There would be far fewer divorces if women would take the time to find a suitable mate. The idea that a man can be ‘changed’ into the perfect husband is a fantasy of youth. First of all there is no such thing as a perfect husband. Second, it is impossible to retrain another human being after the age of three or so. The best thing to do is find someone whose mother has done all the work. As soon as you realize the guy you are dating has potential, insist on meeting his parents. Preferably on Sunday. Preferably when there is a professional sports game on. If the old man is splayed out on the couch with his hand stuck in the waist of his pants (or worse, lounging without pants) and loverboy’s momma is racing back and forth from the kitchen with snacks and beer; this is not the guy for you. If, however, papa bear turns off the TV when you arrive and momma bear is actually allowed to have her own opinions then you’re good to go. If baldness is an issue, you might take this opportunity to see a picture of the maternal grandfather.
If the visit was satisfactory and he is starting to look like serious boyfriend material your next task is to check out his living quarters. If he’s over twenty eight and still living with a couple of frat brothers in an apartment with a wide screen plasma TV, very little furniture and a refrigerator filled with beer--dump him. Your ovaries will shrivel up into raisins before Peter Pan is ready for a family.
On the other hand if his place is too tidy you could wind up spending the best years of your life with an obsessive compulsive who will want you to iron his boxer shorts. Look around carefully and ask if he has a cleaning lady. This would be good because if he is too busy or finds it too demeaning to clean his own toilet then it is probably a good bet he will not ask you to do it either. After all, you are looking for a mate who wants a partner not a maid or mother. So if this morning’s cereal bowl is the only thing in the sink, there’s one damp towel on the bathroom floor and a chinese take out box with something green and fuzzy is residing on a shelf in the fridge, things are looking good.
It’s a given that men don’t like change but that doesn’t mean they can’t live with it. How they live with it is what you should be interested in. If your significant other comes home after you just finished rearranging the furniture and demands that it be returned to the way he likes it you can do one of two things. You can tell him to live with it for one week. If he still hates it you’ll move it back. (By the end of the week he’ll be used to it.) Or you can move it back to prevent a week of pouting. If the second senario is the one most likely to happen then you better like your current hem line and hair cut because you’re going to have to live with them the rest of your married life.
Picking a compatible mate requires the careful analysis of your own likes and dislikes.
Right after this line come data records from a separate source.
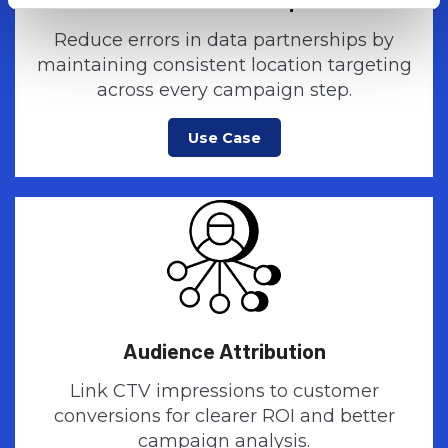
Reduce errors in data partnerships by
maintaining consistent location targeting
across every campaign step.
Use Case
Audience Attribution
Link CTV impressions to customer
conversions for clearer ROI and better
campaign analysis.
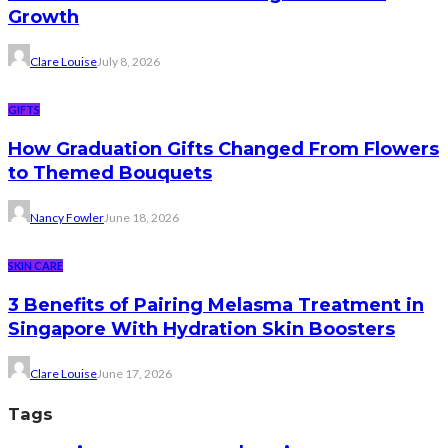
Growth
Clare Louise
July 8, 2026
GIFTS
How Graduation Gifts Changed From Flowers
to Themed Bouquets
Nancy Fowler
June 18, 2026
SKIN CARE
3 Benefits of Pairing Melasma Treatment in
Singapore With Hydration Skin Boosters
Clare Louise
June 17, 2026
Tags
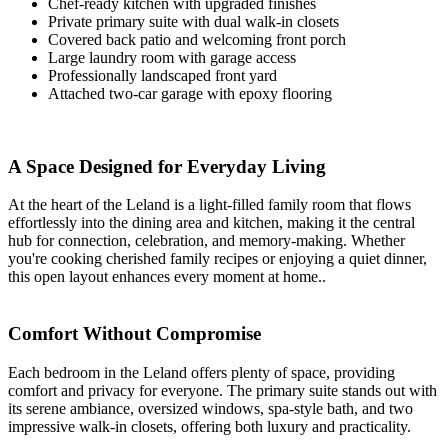
Chef-ready kitchen with upgraded finishes
Private primary suite with dual walk-in closets
Covered back patio and welcoming front porch
Large laundry room with garage access
Professionally landscaped front yard
Attached two-car garage with epoxy flooring
A Space Designed for Everyday Living
At the heart of the Leland is a light-filled family room that flows
effortlessly into the dining area and kitchen, making it the central
hub for connection, celebration, and memory-making. Whether
you're cooking cherished family recipes or enjoying a quiet dinner,
this open layout enhances every moment at home..
Comfort Without Compromise
Each bedroom in the Leland offers plenty of space, providing
comfort and privacy for everyone. The primary suite stands out with
its serene ambiance, oversized windows, spa-style bath, and two
impressive walk-in closets, offering both luxury and practicality.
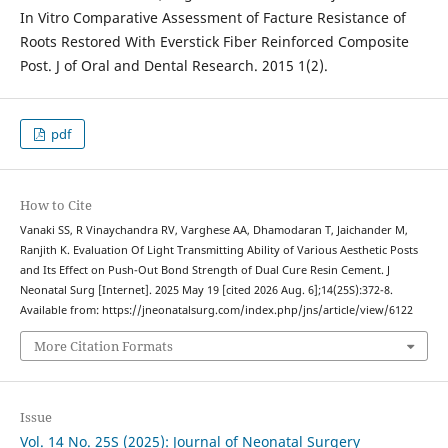
In Vitro Comparative Assessment of Facture Resistance of
Roots Restored With Everstick Fiber Reinforced Composite
Post. J of Oral and Dental Research. 2015 1(2).
pdf
How to Cite
Vanaki SS, R Vinaychandra RV, Varghese AA, Dhamodaran T, Jaichander M,
Ranjith K. Evaluation Of Light Transmitting Ability of Various Aesthetic Posts
and Its Effect on Push-Out Bond Strength of Dual Cure Resin Cement. J
Neonatal Surg [Internet]. 2025 May 19 [cited 2026 Aug. 6];14(25S):372-8.
Available from: https://jneonatalsurg.com/index.php/jns/article/view/6122
More Citation Formats
Issue
Vol. 14 No. 25S (2025): Journal of Neonatal Surgery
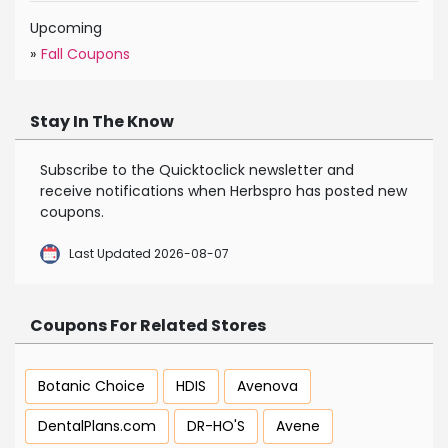
Upcoming
»
Fall Coupons
Stay In The Know
Subscribe to the Quicktoclick newsletter and
receive notifications when Herbspro has posted new
coupons.
Last Updated 2026-08-07
Coupons For Related Stores
Botanic Choice
HDIS
Avenova
DentalPlans.com
DR-HO'S
Avene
Don’t like someone around 24/7? Make sure your guy has a hobby or two. Hate to cook? Find a guy who knows the difference between a colander and a sieve. Want children? Don’t marry an only child. They never learn to share. Love to read? The guy with nothing but MAD magazines on his bedside table won’t do. You need to have things in common, but not everything--how boring would that be? Dislike movies? Don’t marry a critic. Hate doing laundry? Don’t marry a guy who plays dirty, like a landscaper or mechanic. You get the idea. Think with your head, not your hormones. Choosing a man is easy. Choosing the right man takes time and effort but will be well worth it. Anyway, if the guy you thought was perfect for you turns out to be a stinker, you know what they say--the first time’s for practice.